Desde la opinión pública, uno de los cuestionamientos más recurrentes ha sido el alcance de la autonomía en la gestión de las universidades públicas, la cual se ha manifes tado en la escasa transparencia en el uso de los recursos públicos. Ejemplo de ello es el involucramiento de algunos actores en escándalos como el de la estafa maestra o gestiones rectorales como la de Juan López Salazar, ex rector de la Universidad Autónoma de Nayarit.
Tal apreciación no es un asunto menor, ¿por qué es importante la autonomía universitaria no sólo para las universidades, sino también para la sociedad? La respuesta se puede resumir en el siguiente argumento: “La autonomía universitaria es la que brinda la posibilidad de ejercer la reflexión y la crítica, para que la universidad sea el espacio libre en el que se produzca y trasmita el conocimiento” (Muñoz, 2010). Es la autonomía la que nos permite forjar el pensamiento que contrarreste cualquier intento de autorismo y control del aparato estatal; a la postre, se refleja en el fortalecimiento de los procesos democráticos que el país requiere para trascender.
Por ello, es tarea de quienes habitamos las universidades y convivimos diariamente en ellas replantear el valor de la autonomía y hacerlo extensivo a la sociedad. Este debate debe recuperar la diversidad del sistema universitario mexicano. De nueva cuenta, se asume que la autonomía se vive de la misma manera en todas las instituciones de educación superior. No es lo mismo la autonomía de la Universidad Autónoma Metropolitana o la Universidad Nacional Autónoma de México, que la de la Universidad Autónoma Benito Juárez de Oaxaca, o la Universidad Autónoma de Tlaxcala. Son instituciones con historias, contextos, y pesos políticos nacionales y locales diferenciados.

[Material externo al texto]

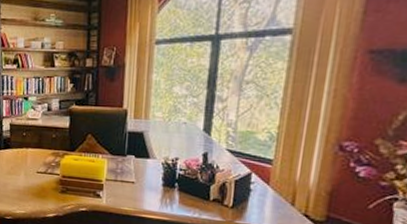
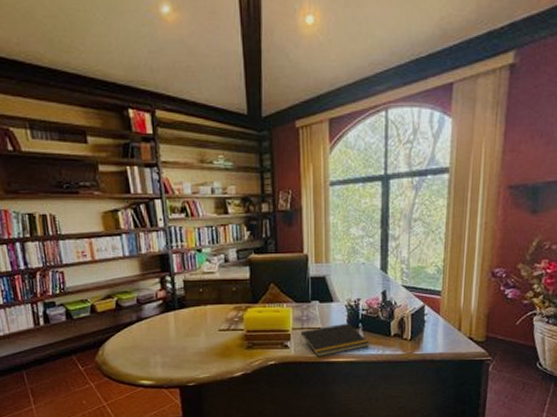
notepad: none [112,180,186,211] -> present [300,323,370,357]

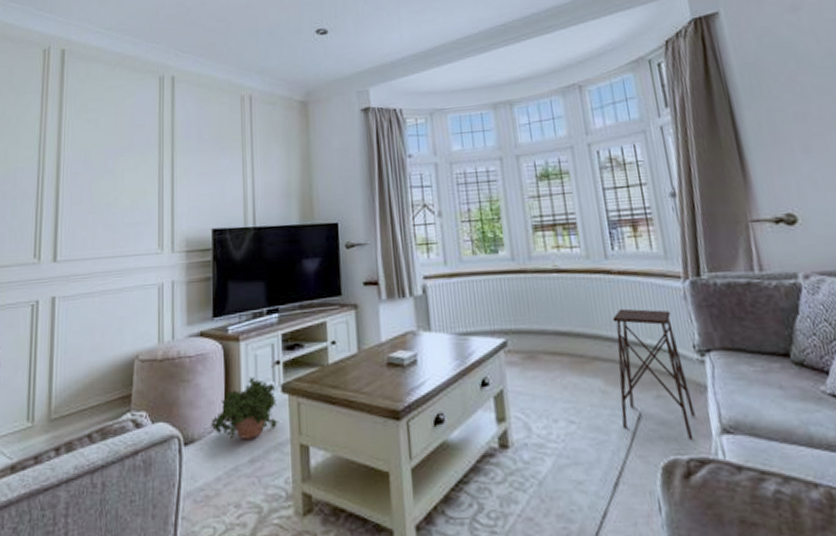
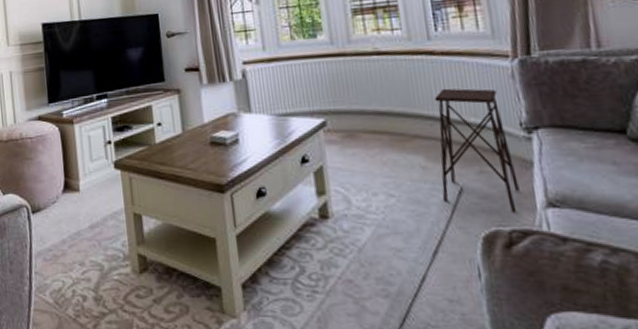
potted plant: present [210,376,279,441] -> none [53,155,113,210]

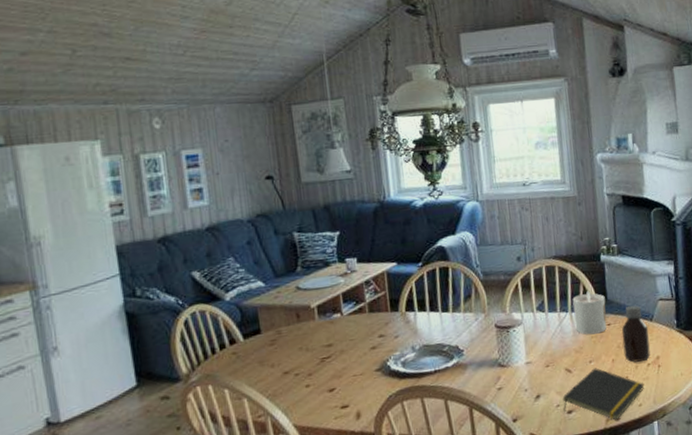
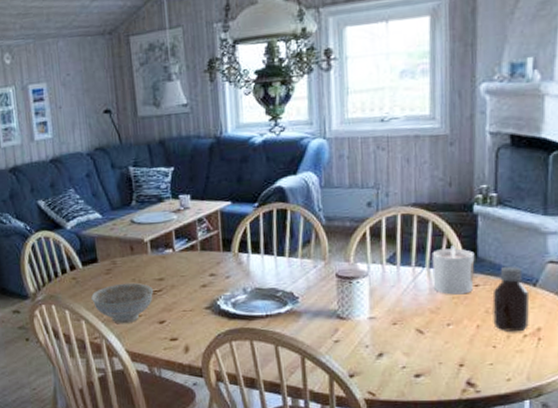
decorative bowl: none [254,351,322,398] -> present [91,282,153,324]
notepad: present [562,368,645,420] -> none [410,332,517,392]

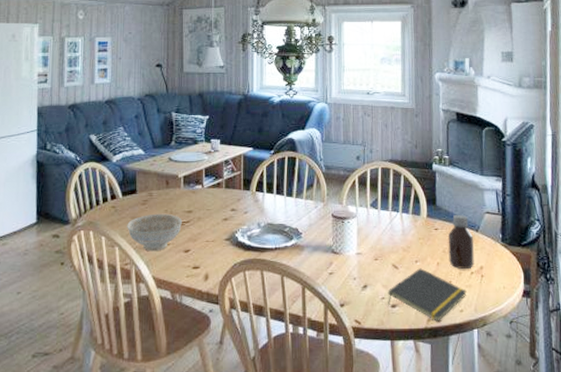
notepad: none [410,332,517,392] -> present [388,268,467,322]
candle: present [432,245,475,295] -> none [403,195,435,236]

Sin embargo, la autonomía, la transparencia y la rendición de cuentas no son conceptos teórica y empíricamente excluyentes; atienden a la responsabilidad financiera y académica de las universidades. En consecuencia, es urgente exigir un manejo responsable del patrimonio y eliminar toda opacidad en el ejercicio de los recursos. Juzgar a las universidades únicamente desde la óptica financiera es, valga la inconformidad, injusto. Desde hace décadas, el trabajo académico que se realiza en las instituciones de educación superior es objeto de constante revisión y control por parte del Estado mexicano. Día con día se viven los efectos perversos del Estado evaluador; se rinde cuentas a través de la evaluación y acreditación de programas, de instituciones, de actores, y de procesos. Como lo manifestó Eduardo Ibarra, estamos ante una universidad que goza de “libertad supervisada” que se opera a través del financiamiento, la auditoría e inspección.
El debate sobre la autonomía universitaria no se limita a los cubículos. Abrámoslo a la sociedad y hagámoslo con responsabilidad. Ello implica reconocer el papel de la universidad pública mexicana en el desarrollo de nuestra nación y colocar en el centro de la discusión del proyecto universitario que se requiere para responder a los retos que exigen las circunstancias sociales.